Wong Lye-Yeng, Espinoza Francisca, Alvarez Karen Mojica, Molter Dave, Saunders James E
1 Dartmouth Hitchcock Medical Center, West Lebanon, New Hampshire, USA.
2 National Association of Casa Materna, Jinotega, Nicaragua.
Otolaryngol Head Neck Surg. 2017 May;156(5):877-885. doi: 10.1177/0194599817696306. Epub 2017 Feb 1.
Objective (1) Determine the incidence and risk factors for congenital hearing loss. (2) Perform cost analysis of screening programs. Study Design Proportionally distributed cross-sectional survey. Setting Jinotega, Nicaragua. Subjects and Methods Otoacoustic emissions (OAEs) were used to screen 640 infants <6 months of age from neonatal intensive care unit, institutional, and home birth settings. Data on 15 risk factors were analyzed. Cost of 4 implementation strategies was studied: universal screening, screening at the regional health center (RHC), targeted screening, and screening at the RHC plus targeted screening. Cost-effectiveness analysis over 10 years was based on disability-adjusted life year estimates, with the World Health Organization standard of cost-effectiveness ratio (CER) / gross domestic product (GDP) <3, with GDP set at $4884.15. Results Thirty-eight infants failed the initial OAE (5.94%). In terms of births, 325 (50.8%) were in the RHC, 69 (10.8%) in the neonatal intensive care unit, and 29 (4.5%) at home. Family history and birth defect were significant in univariate analysis; birth defect was significant in multivariate analysis. Cost-effectiveness analysis demonstrated that OAE screening is cost-effective without treatment (CER/GDP = 0.06-2.00) and with treatment (CER/GDP = 0.58-2.52). Conclusions Our rate of OAE failures was comparable to those of developed countries and lower than hearing loss rates noted among Nicaraguan schoolchildren, suggesting acquired or progressive etiology in the latter. Birth defects and familial hearing loss correlated with OAE failure. OAE screening of infants is feasible and cost-effective in rural Nicaragua, although highly influenced by estimated hearing loss severity in identified infants and the high travel costs incurred in a targeted screening strategy.

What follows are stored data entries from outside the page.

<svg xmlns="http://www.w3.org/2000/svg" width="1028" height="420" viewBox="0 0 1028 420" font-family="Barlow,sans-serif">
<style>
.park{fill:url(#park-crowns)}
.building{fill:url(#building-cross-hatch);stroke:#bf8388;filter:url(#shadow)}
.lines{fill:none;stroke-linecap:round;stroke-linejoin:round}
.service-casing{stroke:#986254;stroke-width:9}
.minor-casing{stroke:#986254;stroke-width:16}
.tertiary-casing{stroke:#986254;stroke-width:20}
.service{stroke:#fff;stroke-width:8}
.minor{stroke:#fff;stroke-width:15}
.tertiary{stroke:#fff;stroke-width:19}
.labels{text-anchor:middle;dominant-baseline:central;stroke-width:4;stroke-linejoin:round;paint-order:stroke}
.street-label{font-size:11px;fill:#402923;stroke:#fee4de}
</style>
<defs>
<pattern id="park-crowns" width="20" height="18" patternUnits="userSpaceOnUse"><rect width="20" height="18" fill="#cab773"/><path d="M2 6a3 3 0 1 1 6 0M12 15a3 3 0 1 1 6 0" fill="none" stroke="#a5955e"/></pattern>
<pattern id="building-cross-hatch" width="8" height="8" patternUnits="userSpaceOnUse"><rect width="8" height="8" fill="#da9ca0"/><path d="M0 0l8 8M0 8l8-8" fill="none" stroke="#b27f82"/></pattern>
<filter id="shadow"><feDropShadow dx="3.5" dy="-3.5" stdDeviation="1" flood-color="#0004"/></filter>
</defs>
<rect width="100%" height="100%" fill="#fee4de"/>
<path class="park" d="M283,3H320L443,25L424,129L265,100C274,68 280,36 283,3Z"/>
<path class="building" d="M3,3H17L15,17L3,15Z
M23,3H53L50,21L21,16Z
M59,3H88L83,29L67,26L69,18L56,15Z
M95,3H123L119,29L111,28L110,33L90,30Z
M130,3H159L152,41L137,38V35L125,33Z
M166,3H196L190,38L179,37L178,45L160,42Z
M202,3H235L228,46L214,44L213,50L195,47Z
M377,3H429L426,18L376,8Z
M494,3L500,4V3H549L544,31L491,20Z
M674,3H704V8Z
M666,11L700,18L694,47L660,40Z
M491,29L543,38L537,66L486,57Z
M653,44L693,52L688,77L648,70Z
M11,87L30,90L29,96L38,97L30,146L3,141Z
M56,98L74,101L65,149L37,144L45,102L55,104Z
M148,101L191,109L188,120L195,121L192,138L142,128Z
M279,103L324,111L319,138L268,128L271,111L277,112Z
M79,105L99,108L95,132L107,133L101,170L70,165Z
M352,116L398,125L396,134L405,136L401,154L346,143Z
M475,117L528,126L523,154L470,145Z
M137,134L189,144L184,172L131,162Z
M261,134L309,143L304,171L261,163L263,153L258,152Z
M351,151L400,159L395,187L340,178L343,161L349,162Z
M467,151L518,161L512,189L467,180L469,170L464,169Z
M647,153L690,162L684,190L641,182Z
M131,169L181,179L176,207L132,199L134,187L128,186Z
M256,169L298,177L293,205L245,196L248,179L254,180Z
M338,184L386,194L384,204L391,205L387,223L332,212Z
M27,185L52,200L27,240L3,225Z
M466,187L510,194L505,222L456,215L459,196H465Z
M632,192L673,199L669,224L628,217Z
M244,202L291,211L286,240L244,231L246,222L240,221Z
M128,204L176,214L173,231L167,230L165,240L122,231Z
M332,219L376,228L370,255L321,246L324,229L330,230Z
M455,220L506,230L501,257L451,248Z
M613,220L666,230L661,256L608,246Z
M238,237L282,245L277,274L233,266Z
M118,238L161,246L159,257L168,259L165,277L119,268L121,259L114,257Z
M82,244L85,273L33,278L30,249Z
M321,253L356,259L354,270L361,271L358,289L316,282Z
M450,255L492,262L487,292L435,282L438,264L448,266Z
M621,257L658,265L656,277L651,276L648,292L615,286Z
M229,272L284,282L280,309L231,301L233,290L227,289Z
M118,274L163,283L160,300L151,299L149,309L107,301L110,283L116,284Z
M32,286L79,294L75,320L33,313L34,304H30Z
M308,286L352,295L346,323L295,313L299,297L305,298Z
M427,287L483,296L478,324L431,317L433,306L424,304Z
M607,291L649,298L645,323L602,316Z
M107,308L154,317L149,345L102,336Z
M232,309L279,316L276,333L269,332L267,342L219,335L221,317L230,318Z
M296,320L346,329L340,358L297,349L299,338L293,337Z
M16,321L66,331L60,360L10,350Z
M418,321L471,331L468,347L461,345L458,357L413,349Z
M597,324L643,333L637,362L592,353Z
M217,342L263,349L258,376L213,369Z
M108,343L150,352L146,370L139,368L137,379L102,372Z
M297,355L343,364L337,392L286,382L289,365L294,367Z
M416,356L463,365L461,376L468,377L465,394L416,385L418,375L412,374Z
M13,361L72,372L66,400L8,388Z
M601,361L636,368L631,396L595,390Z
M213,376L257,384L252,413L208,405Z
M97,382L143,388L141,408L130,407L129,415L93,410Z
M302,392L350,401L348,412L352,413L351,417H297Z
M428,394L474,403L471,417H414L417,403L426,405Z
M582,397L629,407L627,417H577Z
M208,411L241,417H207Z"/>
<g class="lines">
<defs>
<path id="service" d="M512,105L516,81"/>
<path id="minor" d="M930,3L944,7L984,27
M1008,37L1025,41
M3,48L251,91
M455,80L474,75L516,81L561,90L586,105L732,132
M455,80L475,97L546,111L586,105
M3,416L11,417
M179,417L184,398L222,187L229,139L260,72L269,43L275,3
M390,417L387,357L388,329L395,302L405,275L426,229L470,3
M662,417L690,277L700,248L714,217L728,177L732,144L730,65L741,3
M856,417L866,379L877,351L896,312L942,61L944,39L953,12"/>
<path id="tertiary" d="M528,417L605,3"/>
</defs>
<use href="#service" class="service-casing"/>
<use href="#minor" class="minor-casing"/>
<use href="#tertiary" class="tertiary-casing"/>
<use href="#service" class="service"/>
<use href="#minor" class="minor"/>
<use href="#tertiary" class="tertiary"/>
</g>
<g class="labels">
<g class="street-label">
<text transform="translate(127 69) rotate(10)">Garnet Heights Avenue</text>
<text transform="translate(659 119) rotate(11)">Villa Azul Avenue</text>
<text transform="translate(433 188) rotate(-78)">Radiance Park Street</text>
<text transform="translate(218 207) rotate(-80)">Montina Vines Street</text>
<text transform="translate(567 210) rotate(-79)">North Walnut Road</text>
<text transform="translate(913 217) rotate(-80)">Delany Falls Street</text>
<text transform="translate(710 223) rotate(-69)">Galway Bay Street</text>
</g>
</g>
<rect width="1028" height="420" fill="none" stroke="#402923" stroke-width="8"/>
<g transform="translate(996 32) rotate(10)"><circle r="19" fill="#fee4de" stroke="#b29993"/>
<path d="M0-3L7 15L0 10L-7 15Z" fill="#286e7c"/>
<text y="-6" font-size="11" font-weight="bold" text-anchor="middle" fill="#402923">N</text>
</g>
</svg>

(1)确定先天性听力损失的发病率及风险因素。(2)开展筛查项目的成本分析。研究设计:按比例分布的横断面调查。研究地点:尼加拉瓜的希诺特加。研究对象与方法:采用耳声发射(OAE)技术对640名6个月以下婴儿进行筛查,这些婴儿分别来自新生儿重症监护病房、福利院及在家出生。分析了15种风险因素的数据。研究了4种实施策略的成本:普遍筛查、在区域卫生中心(RHC)筛查、针对性筛查以及在RHC筛查加针对性筛查。基于伤残调整生命年估计值进行了为期10年的成本效益分析,采用世界卫生组织成本效益比(CER)/国内生产总值(GDP)<3的标准,设定GDP为4884.15美元。结果:38名婴儿首次OAE筛查未通过(5.94%)。就出生地点而言,325例(50.8%)在RHC,69例(10.8%)在新生儿重症监护病房,29例(4.5%)在家中出生。单因素分析显示家族史和出生缺陷具有显著性;多因素分析显示出生缺陷具有显著性。成本效益分析表明,无论是否进行治疗,OAE筛查均具有成本效益(CER/GDP = 0.06 - 2.00)以及进行治疗时(CER/GDP = 0.58 - 2.52)。结论:我们的OAE筛查未通过率与发达国家相当,且低于尼加拉瓜学童的听力损失率,这表明后者存在后天性或进行性病因。出生缺陷和家族性听力损失与OAE筛查未通过相关。在尼加拉瓜农村地区,对婴儿进行OAE筛查是可行且具有成本效益的,尽管该筛查受到所确定婴儿估计听力损失严重程度以及针对性筛查策略中产生的高额交通成本的高度影响。